Who said awards season was confined to the Hollywood hills? Here at BuzzHub, we pleasure in honouring the finest film and television productions and performances of the past year, with our annual awards. 2016 saw a varied array of entertainment on the big and small screen that caught our attention. Here, we announce what we believe was the year’s outstanding work…
Three seasons in, and Bojack Horseman continues to be the most profound and moving drama on television. Simultaneously, it lives up to its premise as an animated comedy about a cartoon horse, with this 13-episode run featuring a Lost in Translation-inspired underwater journey and Bojack’s attempt to win an Oscar. Will Arnett lends a weary resignation to the perpetually-dour Hollywood stallion, with Alison Brie and Aaron Paul among the stupendous supporting cast. When it isn’t making us laugh with some of the wittiest send-ups of the film industry ever put on screen, it’s breaking out hearts with its quieter moments. Bojack Horseman is a very special show.
Every year there’s one television show that proves why the small screen is the definitive location of our times for important, inquisitive storytelling. In 2016, that show was The Night Of. Co-created by Richard Price and Steven Zaillian (who directs every episode), this 8-part HBO miniseries explores the flaws of the US justice system and systemic culture prejudices through the lens of a murder trial. Riz Ahmed’s Nasir goes home with a girl, takes some pills and wakes up the next morning to find her brutally murdered, with no memory of what happened. The show’s focus isn’t on Nasir’s search for the truth as much as it is on the unfair treatment he receives due to his Islamic background and the effects of a horrific prison environment on his character.
As jail transforms Nasir from quiet academic to hard drug user, John Turturro’s gumshoe lawyer John Stone seeks justice on the streets and in the courtroom. Stone is a tremendous creation, with Turturro presenting a man whose financial motivation is overwhelmed by his emotional investment in Nasir’s case. The part was originally intended for James Gandolfini, then Robert DeNiro, but it’s impossible to imagine either acting giant giving as beautiful a performance as Turturro does. Stone, who spends an absurd but brilliant amount of the show seeking help for his eczema, is a true hero for our difficult times. The show itself plays like a deconstruction of police procedural dramas, forcing the viewer through the cracks that are rarely explored. Ahmed and Turturro are aided by some equally flawless players: Bill Camp as a sympathetic detective, Jeannie Berlin as a determined prosecutor and Michael Kenneth Williams as Nasir’s sole source of wisdom on Rikers’ Island. Shot and scored as startlingly as any David Fincher feature, The Night Of is a true gem in what was arguably a less-than-stellar year for HBO. This is creatively-driven television at its best, with sharp social commentary at its beating heart.
It’s a century-old trick to tell the most critical human stories through anthropomorphising, and Disney’s Zootopia– set, quite simply, in a city of talking animals.

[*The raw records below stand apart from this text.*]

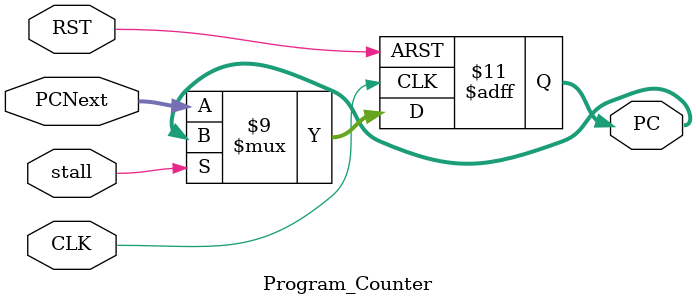
<source format=v>
module Program_Counter #(parameter WIDTH = 32 ) (
input   wire                    CLK ,
input   wire                    RST ,stall,
input	  wire	  [WIDTH-1:0]		  PCNext,
output  reg     [WIDTH-1:0]		  PC
);



always @(posedge CLK or negedge RST) 
begin
  if (!RST) 
  begin
    PC <= 'b0;
  end else if(!stall == 1'b1) 
  begin
    PC <= PCNext;
  end else if(!stall == 1'b0)
  begin
    PC <= PC;
  end
end




endmodule
</source>
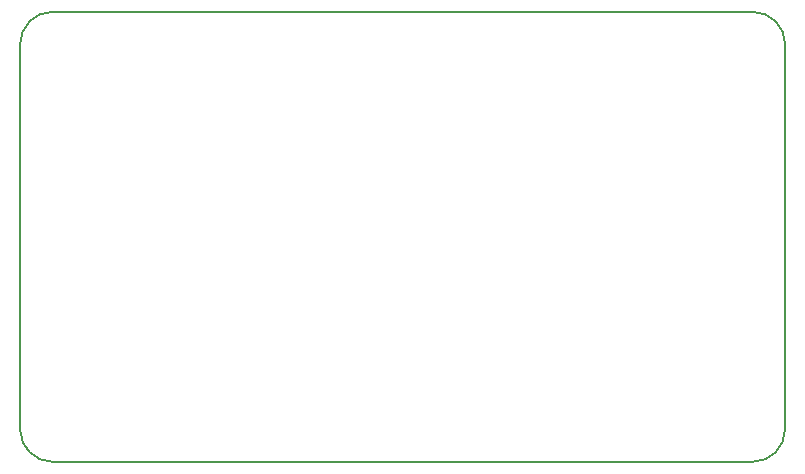
<source format=gbr>
G04 DipTrace 2.3.0.3*
%INBoardOutline.gbr*%
%MOIN*%
%ADD11C,0.006*%
%FSLAX44Y44*%
G04*
G70*
G90*
G75*
G01*
%LNBoardOutline*%
%LPD*%
X5020Y3940D2*
D11*
X28360D1*
G03X29440Y5020I0J1080D01*
G01*
Y17860D1*
G03X28360Y18940I-1080J0D01*
G01*
X5020D1*
G03X3940Y17860I0J-1080D01*
G01*
Y5020D1*
G03X5020Y3940I1080J0D01*
G01*
M02*

</source>
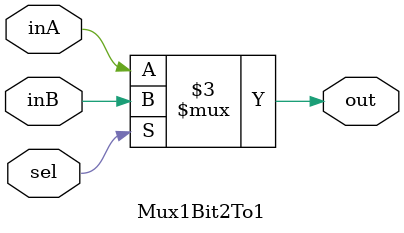
<source format=v>
`timescale 1ns / 1ps


module Mux1Bit2To1(out, inA, inB, sel);

    output reg out;
    
    input inA;
    input inB;
    input sel;

    always@(sel) begin
        if(sel) begin
            out <= inB;
        end
        else begin
            out <= inA;
        end
    end 

endmodule

</source>
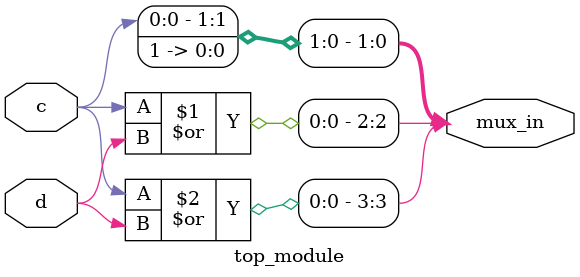
<source format=sv>
module top_module (
    input c,
    input d,
    output [3:0] mux_in
);

    // Implement the logic for mux_in[3:0] using 2-to-1 multiplexers

    // Determine the values for mux_in[0], mux_in[1], mux_in[2], and mux_in[3]
    assign mux_in[0] = 1;
    assign mux_in[1] = c;
    assign mux_in[2] = c | d;
    assign mux_in[3] = c | d;

endmodule

</source>
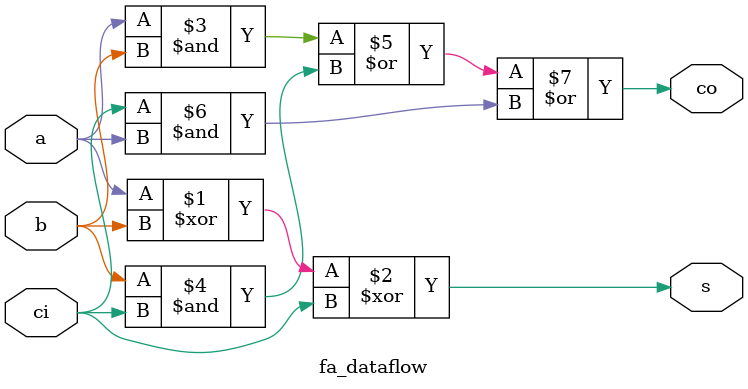
<source format=v>
`timescale 1ns / 1ps

//1960628 Prem Full adder Dataflow
module fa_dataflow(
    input a,
    input b,
    input ci,
    output s,
    output co
    );
assign s = a^b^ci;
assign co = (a&b) | (b&ci) | (ci&a);
endmodule

</source>
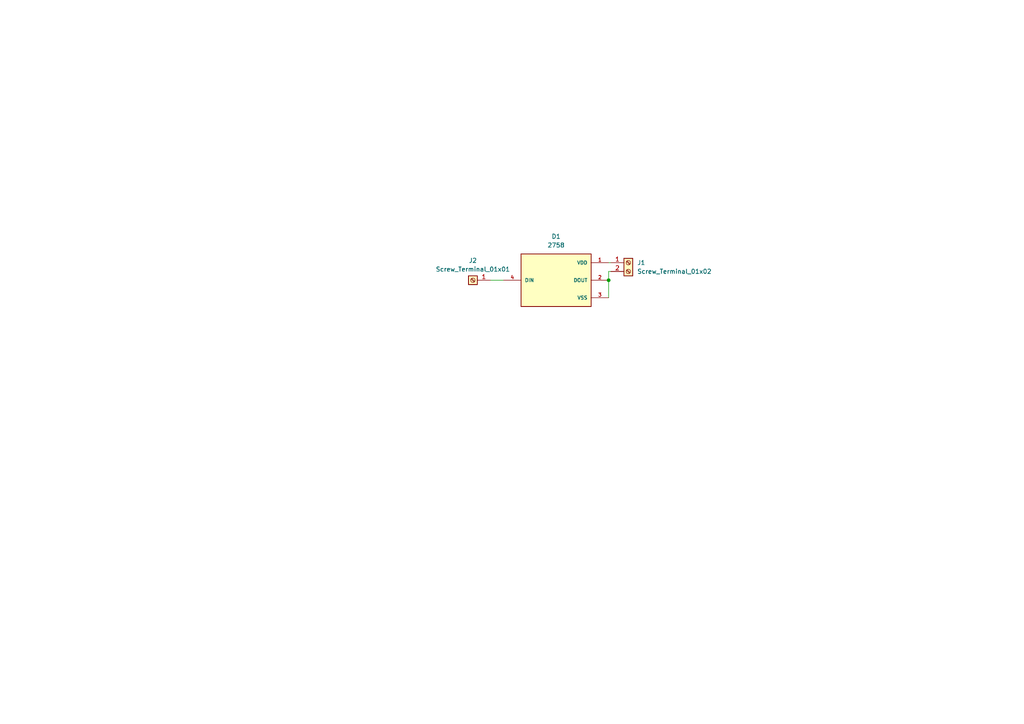
<source format=kicad_sch>
(kicad_sch (version 20230121) (generator eeschema)

  (uuid 7ade6d1b-326a-48c0-91fe-d3024994d83d)

  (paper "A4")

  

  (junction (at 176.53 81.28) (diameter 0) (color 0 0 0 0)
    (uuid 5b4b7bf7-253f-4533-bb94-dd63f0588291)
  )

  (wire (pts (xy 176.53 76.2) (xy 177.165 76.2))
    (stroke (width 0) (type default))
    (uuid 0e558611-c89e-47f9-b5b9-4026e3f32e85)
  )
  (wire (pts (xy 176.53 81.28) (xy 176.53 86.36))
    (stroke (width 0) (type default))
    (uuid 394ff41a-9817-45cc-aec8-c2d93ff5418d)
  )
  (wire (pts (xy 176.53 78.74) (xy 176.53 81.28))
    (stroke (width 0) (type default))
    (uuid 4ccc4f53-a9b1-4c06-ac52-46ff363b9f08)
  )
  (wire (pts (xy 177.165 78.74) (xy 176.53 78.74))
    (stroke (width 0) (type default))
    (uuid a84b4c41-f93f-464e-9950-ad445e855113)
  )
  (wire (pts (xy 142.24 81.28) (xy 146.05 81.28))
    (stroke (width 0) (type default))
    (uuid ace2a749-911d-40da-b567-763b6e29bb24)
  )

  (symbol (lib_id "Connector:Screw_Terminal_01x01") (at 137.16 81.28 180) (unit 1)
    (in_bom yes) (on_board yes) (dnp no) (fields_autoplaced)
    (uuid 25b263f8-54de-4e6d-a929-45560469b889)
    (property "Reference" "J2" (at 137.16 75.565 0)
      (effects (font (size 1.27 1.27)))
    )
    (property "Value" "Screw_Terminal_01x01" (at 137.16 78.105 0)
      (effects (font (size 1.27 1.27)))
    )
    (property "Footprint" "easyeda2kicad:CONN-SMD_custom1" (at 137.16 81.28 0)
      (effects (font (size 1.27 1.27)) hide)
    )
    (property "Datasheet" "~" (at 137.16 81.28 0)
      (effects (font (size 1.27 1.27)) hide)
    )
    (pin "1" (uuid 3f37ceaa-6de2-47b8-b05a-75254167be82))
    (instances
      (project "Combine"
        (path "/3a067f6e-27d8-46f5-91e9-67d8f6f5da54/ce302604-6b99-4a2a-b5ad-23ee0a1d5def"
          (reference "J2") (unit 1)
        )
        (path "/3a067f6e-27d8-46f5-91e9-67d8f6f5da54/aa3c9e51-7ed9-4461-9ac1-b5f5a82b6e73"
          (reference "J7") (unit 1)
        )
      )
      (project "Earring"
        (path "/7ade6d1b-326a-48c0-91fe-d3024994d83d"
          (reference "J2") (unit 1)
        )
      )
    )
  )

  (symbol (lib_id "2758:2758") (at 161.29 81.28 0) (unit 1)
    (in_bom yes) (on_board yes) (dnp no) (fields_autoplaced)
    (uuid 90b6572a-53ce-48b0-ac5a-88f7e380b9b8)
    (property "Reference" "D1" (at 161.29 68.58 0)
      (effects (font (size 1.27 1.27)))
    )
    (property "Value" "2758" (at 161.29 71.12 0)
      (effects (font (size 1.27 1.27)))
    )
    (property "Footprint" "easyeda2kicad:SOL320P540X170-4N" (at 161.29 81.28 0)
      (effects (font (size 1.27 1.27)) (justify bottom) hide)
    )
    (property "Datasheet" "" (at 161.29 81.28 0)
      (effects (font (size 1.27 1.27)) hide)
    )
    (property "MF" "Adafruit Industries" (at 161.29 81.28 0)
      (effects (font (size 1.27 1.27)) (justify bottom) hide)
    )
    (property "MAXIMUM_PACKAGE_HEIGHT" "1.7 mm" (at 161.29 81.28 0)
      (effects (font (size 1.27 1.27)) (justify bottom) hide)
    )
    (property "Package" "SMD-4 Adafruit Industries" (at 161.29 81.28 0)
      (effects (font (size 1.27 1.27)) (justify bottom) hide)
    )
    (property "Price" "None" (at 161.29 81.28 0)
      (effects (font (size 1.27 1.27)) (justify bottom) hide)
    )
    (property "Check_prices" "https://www.snapeda.com/parts/2758/Adafruit+Industries+LLC/view-part/?ref=eda" (at 161.29 81.28 0)
      (effects (font (size 1.27 1.27)) (justify bottom) hide)
    )
    (property "STANDARD" "IPC 7351B" (at 161.29 81.28 0)
      (effects (font (size 1.27 1.27)) (justify bottom) hide)
    )
    (property "PARTREV" "01" (at 161.29 81.28 0)
      (effects (font (size 1.27 1.27)) (justify bottom) hide)
    )
    (property "SnapEDA_Link" "https://www.snapeda.com/parts/2758/Adafruit+Industries+LLC/view-part/?ref=snap" (at 161.29 81.28 0)
      (effects (font (size 1.27 1.27)) (justify bottom) hide)
    )
    (property "MP" "2758" (at 161.29 81.28 0)
      (effects (font (size 1.27 1.27)) (justify bottom) hide)
    )
    (property "Description" "\nAddressable Lighting Neopixel 10 LED Discrete Serial (Shift Register) Red, Green, Blue, Neutral White (RGBW) 5.00mm L x 5.00mm W\n" (at 161.29 81.28 0)
      (effects (font (size 1.27 1.27)) (justify bottom) hide)
    )
    (property "Availability" "In Stock" (at 161.29 81.28 0)
      (effects (font (size 1.27 1.27)) (justify bottom) hide)
    )
    (property "MANUFACTURER" "Adafruit Industries" (at 161.29 81.28 0)
      (effects (font (size 1.27 1.27)) (justify bottom) hide)
    )
    (pin "1" (uuid 527128c8-09a9-49f1-8a0f-e89aaa7e88f2))
    (pin "2" (uuid 9e1c4e98-26ad-44c7-a608-083355c47db7))
    (pin "3" (uuid 477b0d14-2b21-48c3-b7a8-24234c479dd4))
    (pin "4" (uuid 42cd33e5-ee55-4bf2-a33a-6bf42c8a2adb))
    (instances
      (project "Combine"
        (path "/3a067f6e-27d8-46f5-91e9-67d8f6f5da54/ce302604-6b99-4a2a-b5ad-23ee0a1d5def"
          (reference "D1") (unit 1)
        )
        (path "/3a067f6e-27d8-46f5-91e9-67d8f6f5da54/aa3c9e51-7ed9-4461-9ac1-b5f5a82b6e73"
          (reference "D7") (unit 1)
        )
      )
      (project "Earring"
        (path "/7ade6d1b-326a-48c0-91fe-d3024994d83d"
          (reference "D1") (unit 1)
        )
      )
    )
  )

  (symbol (lib_id "Connector:Screw_Terminal_01x02") (at 182.245 76.2 0) (unit 1)
    (in_bom yes) (on_board yes) (dnp no) (fields_autoplaced)
    (uuid fdaeb9a7-b39f-42e4-a24a-25c8e87ccb89)
    (property "Reference" "J1" (at 184.785 76.2 0)
      (effects (font (size 1.27 1.27)) (justify left))
    )
    (property "Value" "Screw_Terminal_01x02" (at 184.785 78.74 0)
      (effects (font (size 1.27 1.27)) (justify left))
    )
    (property "Footprint" "easyeda2kicad:CONN-SMD_2059-302" (at 182.245 76.2 0)
      (effects (font (size 1.27 1.27)) hide)
    )
    (property "Datasheet" "~" (at 182.245 76.2 0)
      (effects (font (size 1.27 1.27)) hide)
    )
    (pin "1" (uuid ca564fa6-adc5-4941-a47a-ce81db1c24df))
    (pin "2" (uuid 5e2e144e-31d5-46e4-bc04-92e1a5d70f47))
    (instances
      (project "Combine"
        (path "/3a067f6e-27d8-46f5-91e9-67d8f6f5da54/ce302604-6b99-4a2a-b5ad-23ee0a1d5def"
          (reference "J1") (unit 1)
        )
        (path "/3a067f6e-27d8-46f5-91e9-67d8f6f5da54/aa3c9e51-7ed9-4461-9ac1-b5f5a82b6e73"
          (reference "J8") (unit 1)
        )
      )
      (project "Earring"
        (path "/7ade6d1b-326a-48c0-91fe-d3024994d83d"
          (reference "J1") (unit 1)
        )
      )
    )
  )
)

</source>
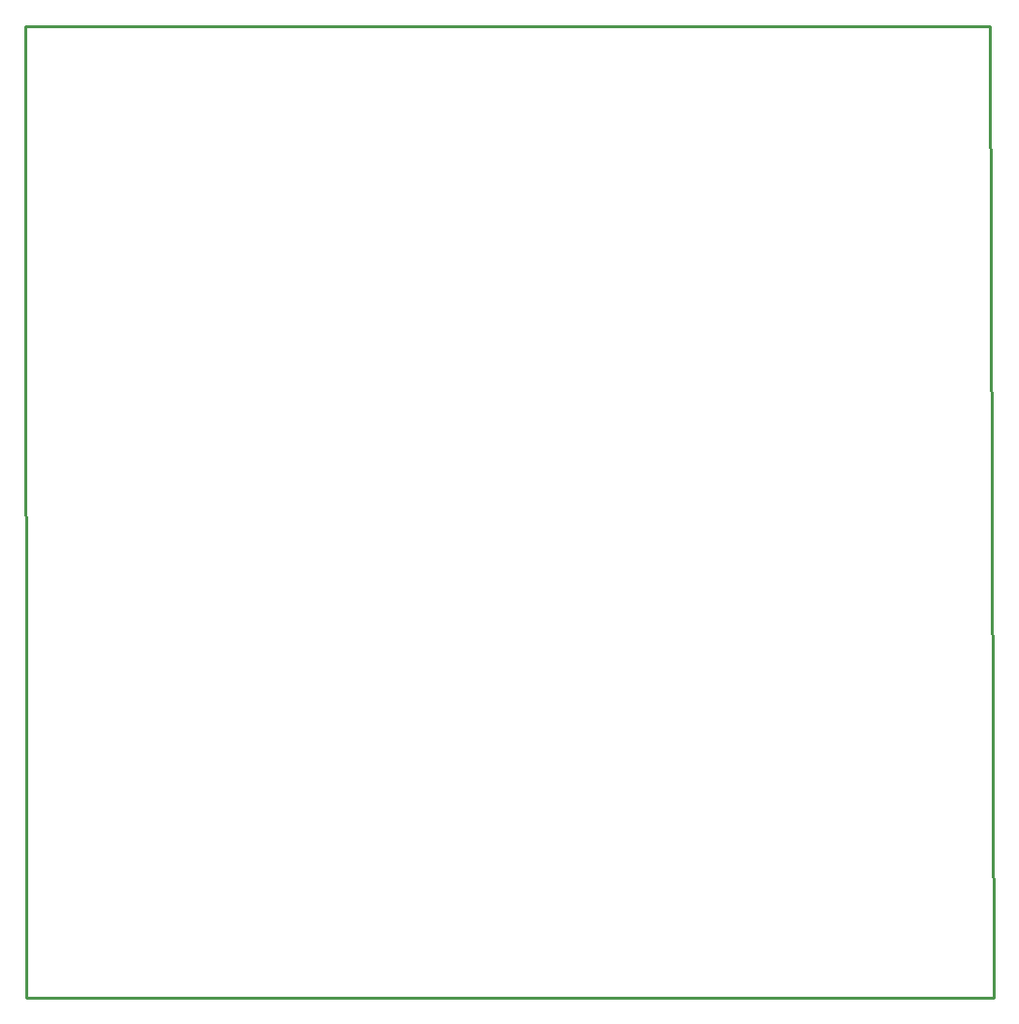
<source format=gbr>
G04 EAGLE Gerber X2 export*
%TF.Part,Single*%
%TF.FileFunction,Profile,NP*%
%TF.FilePolarity,Positive*%
%TF.GenerationSoftware,Autodesk,EAGLE,9.2.2*%
%TF.CreationDate,2019-03-12T14:11:56Z*%
G75*
%MOMM*%
%FSLAX34Y34*%
%LPD*%
%IN*%
%AMOC8*
5,1,8,0,0,1.08239X$1,22.5*%
G01*
%ADD10C,0.254000*%


D10*
X0Y1000000D02*
X446Y153664D01*
X842972Y153664D01*
X839469Y1000000D01*
X0Y1000000D01*
M02*

</source>
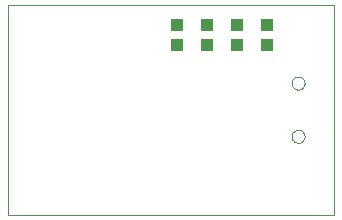
<source format=gbp>
G75*
G70*
%OFA0B0*%
%FSLAX24Y24*%
%IPPOS*%
%LPD*%
%AMOC8*
5,1,8,0,0,1.08239X$1,22.5*
%
%ADD10C,0.0000*%
%ADD11R,0.0433X0.0394*%
D10*
X001030Y000655D02*
X001030Y007655D01*
X011905Y007655D01*
X011905Y000655D01*
X001030Y000655D01*
X010477Y003269D02*
X010479Y003298D01*
X010485Y003326D01*
X010494Y003354D01*
X010507Y003380D01*
X010524Y003403D01*
X010543Y003425D01*
X010565Y003444D01*
X010590Y003459D01*
X010616Y003472D01*
X010644Y003480D01*
X010672Y003485D01*
X010701Y003486D01*
X010730Y003483D01*
X010758Y003476D01*
X010785Y003466D01*
X010811Y003452D01*
X010834Y003435D01*
X010855Y003415D01*
X010873Y003392D01*
X010888Y003367D01*
X010899Y003340D01*
X010907Y003312D01*
X010911Y003283D01*
X010911Y003255D01*
X010907Y003226D01*
X010899Y003198D01*
X010888Y003171D01*
X010873Y003146D01*
X010855Y003123D01*
X010834Y003103D01*
X010811Y003086D01*
X010785Y003072D01*
X010758Y003062D01*
X010730Y003055D01*
X010701Y003052D01*
X010672Y003053D01*
X010644Y003058D01*
X010616Y003066D01*
X010590Y003079D01*
X010565Y003094D01*
X010543Y003113D01*
X010524Y003135D01*
X010507Y003158D01*
X010494Y003184D01*
X010485Y003212D01*
X010479Y003240D01*
X010477Y003269D01*
X010477Y005041D02*
X010479Y005070D01*
X010485Y005098D01*
X010494Y005126D01*
X010507Y005152D01*
X010524Y005175D01*
X010543Y005197D01*
X010565Y005216D01*
X010590Y005231D01*
X010616Y005244D01*
X010644Y005252D01*
X010672Y005257D01*
X010701Y005258D01*
X010730Y005255D01*
X010758Y005248D01*
X010785Y005238D01*
X010811Y005224D01*
X010834Y005207D01*
X010855Y005187D01*
X010873Y005164D01*
X010888Y005139D01*
X010899Y005112D01*
X010907Y005084D01*
X010911Y005055D01*
X010911Y005027D01*
X010907Y004998D01*
X010899Y004970D01*
X010888Y004943D01*
X010873Y004918D01*
X010855Y004895D01*
X010834Y004875D01*
X010811Y004858D01*
X010785Y004844D01*
X010758Y004834D01*
X010730Y004827D01*
X010701Y004824D01*
X010672Y004825D01*
X010644Y004830D01*
X010616Y004838D01*
X010590Y004851D01*
X010565Y004866D01*
X010543Y004885D01*
X010524Y004907D01*
X010507Y004930D01*
X010494Y004956D01*
X010485Y004984D01*
X010479Y005012D01*
X010477Y005041D01*
D11*
X009655Y006320D03*
X008655Y006320D03*
X007655Y006320D03*
X006655Y006320D03*
X006655Y006990D03*
X007655Y006990D03*
X008655Y006990D03*
X009655Y006990D03*
M02*

</source>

The story of social tolerance, set against a backdrop of urban crime and political corruption, is sophisticated and oh-so-important in 2016. The DMV scene, featuring Flash the Sloth, is the year’s best moment of physical comedy.
Retooled and heavily-reedited at the last minute, hopes were not particularly high for Gareth Edwards’ standalone galactic war movie. How wrong we were. Led by a revolutionarily-diverse ensemble cast, Rogue One is a breathless tribute to the unique energy and aesthetic of George Lucas’ 1977 classic, with additional bursts of sophistication; both in terms of story and filmmaking. Often bleak and deeply moving, but with bursts of brilliant comedy throughout, Edwards’ film is that ideal Hollywood blockbuster: lovingly-created and executed with passion and imagination. It may lack the scale and nostalgic thrill of 2015’s The Force Awakens, but compensates with uninhibited emotion and a palpable thirst for Hope.
Nobody was more surprised than us to discover the brilliance of The Lonely Island’s music documentary satire, a bruising indictment of modern celebrity culture… featuring the catchiest pop tunes of 2016! “I’m So Humble”, “Finest Girl (Bin Laden Song)” and “Incredible Thoughts (ft. Michael Bolton)” are magnificent songs, embedded in a film that’s constantly hilarious and uniquely charming.
It seemed unlikely that Damien Chazelle’s follow-up to Whiplash would live up to that film’s brilliance, but his dazzling musical love letter to the movies is just as stunning and unforgettable. Ryan Gosling and Emma Stone are the enchanting central couple, who throw themselves into the joyful song-and-dance with admirable energy. Chazelle directs with extraordinary energy and enthusiasm, and the film’s narrative structure injects fresh life into the template of the 1950s movie musical. It’s rare to find a film this bursting with happiness. In a year as generally downbeat as 2016, La La Land is to be treasured.